Gideon continued to run, until at last he was close enough to do what had to be done. He formed and projected a psychic bolt, a bolt very unlike the lightning that was in his blood. Gold and glittering, it smacked into the Ansara, and in an instant, the threat to Hope was over as the Ansara warrior turned to dust.
Hope rushed toward Gideon.
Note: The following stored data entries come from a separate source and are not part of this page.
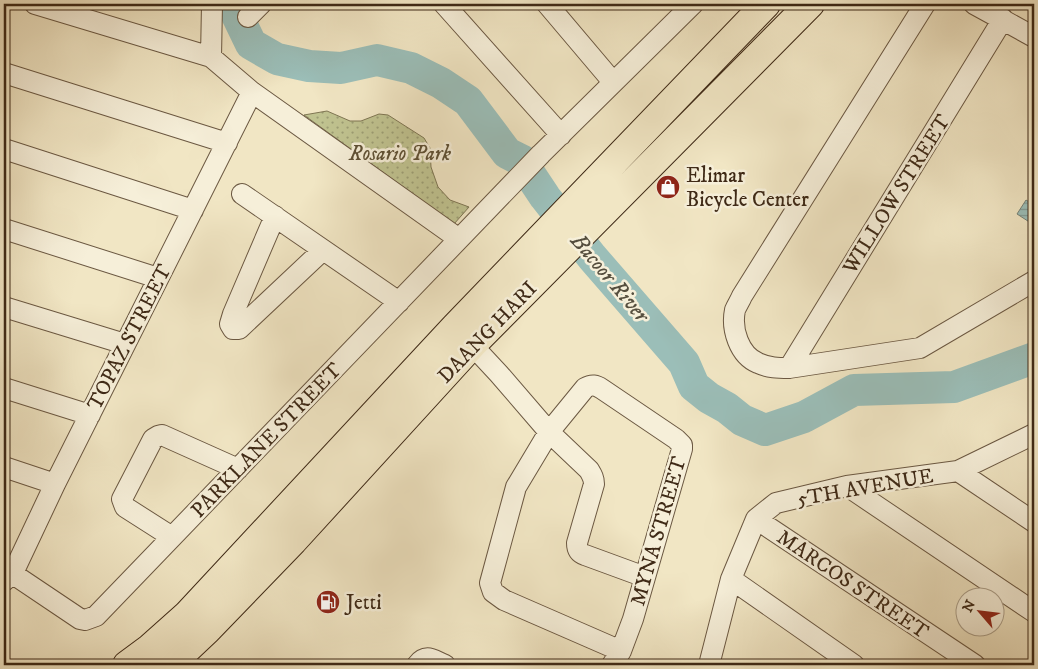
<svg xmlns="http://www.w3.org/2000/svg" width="1038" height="669" font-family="'IM FELL DW Pica',serif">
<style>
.park{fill:url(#park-dots);stroke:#7f7653}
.water{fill:url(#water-rules);stroke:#768277}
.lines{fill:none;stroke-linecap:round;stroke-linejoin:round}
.river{stroke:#9bbeb8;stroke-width:32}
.minor-casing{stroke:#6b5842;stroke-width:22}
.primary-casing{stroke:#3e2916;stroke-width:30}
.minor{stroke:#f6efd9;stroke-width:20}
.primary{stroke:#f1e6c4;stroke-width:28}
.labels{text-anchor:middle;stroke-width:5;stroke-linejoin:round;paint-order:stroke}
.park-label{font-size:21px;font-style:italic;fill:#5e5034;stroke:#f6efd9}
.poi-label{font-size:21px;fill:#3e2916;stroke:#f6efd9;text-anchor:start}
.street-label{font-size:21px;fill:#3e2916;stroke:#f6efd9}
.water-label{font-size:22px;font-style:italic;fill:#554e3e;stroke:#f6efd9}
</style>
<defs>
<pattern id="park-dots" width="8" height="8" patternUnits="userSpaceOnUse" patternTransform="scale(1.25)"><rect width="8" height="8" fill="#c0c390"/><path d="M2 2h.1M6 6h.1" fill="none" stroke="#9d9e75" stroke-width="1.8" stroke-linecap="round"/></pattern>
<pattern id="water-rules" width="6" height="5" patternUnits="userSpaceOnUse" patternTransform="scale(1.25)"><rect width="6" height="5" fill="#9bbeb8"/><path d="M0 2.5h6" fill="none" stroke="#809a95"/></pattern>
</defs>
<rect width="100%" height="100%" fill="#f1e6c4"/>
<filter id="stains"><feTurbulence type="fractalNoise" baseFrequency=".004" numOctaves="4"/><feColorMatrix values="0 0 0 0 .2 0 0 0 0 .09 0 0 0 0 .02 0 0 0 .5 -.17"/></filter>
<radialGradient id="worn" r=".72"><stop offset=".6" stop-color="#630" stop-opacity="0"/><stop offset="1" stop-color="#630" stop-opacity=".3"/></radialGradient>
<path class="park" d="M327 111 350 121H361L379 114 388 115 424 138 430 148 431 167 438 187 450 200 469 207 454 224 304 115Z"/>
<path class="water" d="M1026 200 1034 205V225L1017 214Z"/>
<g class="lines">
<path class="river" d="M237 4V15L251 44 277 59 309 66 341 68 377 60 411 68 441 83 468 101 507 153 523 161 527 170 545 197 592 257 684 363 694 386 709 398 727 408 742 420 765 430 804 417 854 390 954 387 1034 358"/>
<g class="minor-casing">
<path id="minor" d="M35 4 211 57
M212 4 211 57 252 92 459 239
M444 4 561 135
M547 4 613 82
M925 4 742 296C740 301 737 305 735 310 731 329 739 355 758 363 769 368 778 368 789 368L920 348 1034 281
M974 4 1034 37
M248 17 261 4
M4 73 227 143
M4 149 193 210
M242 194 399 302
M275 216 233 314 230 324 233 329H239L323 250
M4 229 158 278
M4 307 125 344
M472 345 499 374 549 432 589 470C592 475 594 478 594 484L577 543C577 550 579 553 585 555L645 577
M789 368 1003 19
M4 388 90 415
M4 467 55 484
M958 471 1034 522
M847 486 1034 612
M756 519 975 665
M172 537 125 507 122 499 153 439 158 436 162 435 238 469
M4 568 80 619 85 620 96 616 541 154 693 4
M731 579 854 665
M4 581 13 573 55 484 252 92
M417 665C426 653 433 660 445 665
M612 665 621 651 633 619 682 449V445L676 439 602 389C596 385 592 384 585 388L549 432 516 487 490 583 493 592 504 600 621 651
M709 665 731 579 756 519 776 503 847 486 958 471 1034 434"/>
</g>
<g class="primary-casing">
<path id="primary" d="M127 665 150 648 187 615 455 327 766 4
M170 665 207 630 293 541 472 345 810 4"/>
</g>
<use href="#minor" class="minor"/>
<use href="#primary" class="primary"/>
</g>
<defs>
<g id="shop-disc" transform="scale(1.25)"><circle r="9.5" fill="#8f2418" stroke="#f6efd9"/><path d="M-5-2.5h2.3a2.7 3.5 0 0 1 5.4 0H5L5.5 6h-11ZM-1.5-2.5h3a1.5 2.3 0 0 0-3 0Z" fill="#fff"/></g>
<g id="fuel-disc" transform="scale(1.25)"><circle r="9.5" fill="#8f2418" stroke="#f6efd9"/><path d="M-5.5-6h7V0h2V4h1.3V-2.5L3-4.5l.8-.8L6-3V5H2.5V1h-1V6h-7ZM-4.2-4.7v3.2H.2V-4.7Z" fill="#fff"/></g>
</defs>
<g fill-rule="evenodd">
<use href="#shop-disc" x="668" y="187"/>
<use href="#fuel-disc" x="328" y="602"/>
</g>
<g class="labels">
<g class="park-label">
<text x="400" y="160">Rosario Park</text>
</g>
<g class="poi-label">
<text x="686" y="182">Elimar<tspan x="686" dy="24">Bicycle Center</tspan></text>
<text x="346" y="609">Jetti</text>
</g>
<g class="street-label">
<text transform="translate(896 194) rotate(-58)" y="7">WILLOW STREET</text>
<text transform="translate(487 332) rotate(-46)" y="7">DAANG HARI</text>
<text transform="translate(129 337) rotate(-63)" y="7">TOPAZ STREET</text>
<text transform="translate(266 440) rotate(-46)" y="7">PARKLANE STREET</text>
<text transform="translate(865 487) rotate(-10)" y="7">5TH AVENUE</text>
<text transform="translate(658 531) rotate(-74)" y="7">MYNA STREET</text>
<text transform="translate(853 584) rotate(34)" y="7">MARCOS STREET</text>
</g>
<g class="water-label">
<text transform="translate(611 277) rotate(50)" y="8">Bacoor River</text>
</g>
</g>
<rect width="1038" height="669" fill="none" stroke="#f1e6c4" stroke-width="20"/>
<rect x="5" y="5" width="1028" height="659" fill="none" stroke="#3e2916" stroke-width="2.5"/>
<rect x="10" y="10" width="1018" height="649" fill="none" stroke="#3e2916"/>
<g transform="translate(980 612) rotate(298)"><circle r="24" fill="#f6efd9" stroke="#aca08b"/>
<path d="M0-4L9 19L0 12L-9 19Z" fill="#8f2418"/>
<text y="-8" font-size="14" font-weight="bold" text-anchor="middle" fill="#3e2916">N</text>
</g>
<rect width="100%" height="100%" filter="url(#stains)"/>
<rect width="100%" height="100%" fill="url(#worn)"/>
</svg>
He let his electrical shield fall, and she threw herself into his arms.
“What the…?” she began breathlessly, her heart pounded against him. “This is not…Oh, my God…He just…” She took a deep breath and regained a bit of composure, then said, in a breathless voice, “You’re bleeding again, dammit.”
There was no time to explain as two Ansara warriors came into sight, rushing toward them with deadly intent. One held a sword in each hand, and the other displayed a weak flame of unnatural fire on his open palm. The firebug would have to go first.
“Stay with me,” Gideon ordered as he placed Hope behind him.
As he raised his own sword and erected a barricade of protective electricity that surrounded them both, she muttered, “I’m not going anywhere.”
Dante whirled away from a psychic bolt of energy, and it shattered the tree trunk behind him. He threw himself as far away from the tree as he could, not even daring to look back, because if one of those massive limbs hit him, he would be dead. As he ran, he threw a bolt in retaliation, hoping to keep the Ansara ducking for cover until he himself could find a handy boulder to duck behind.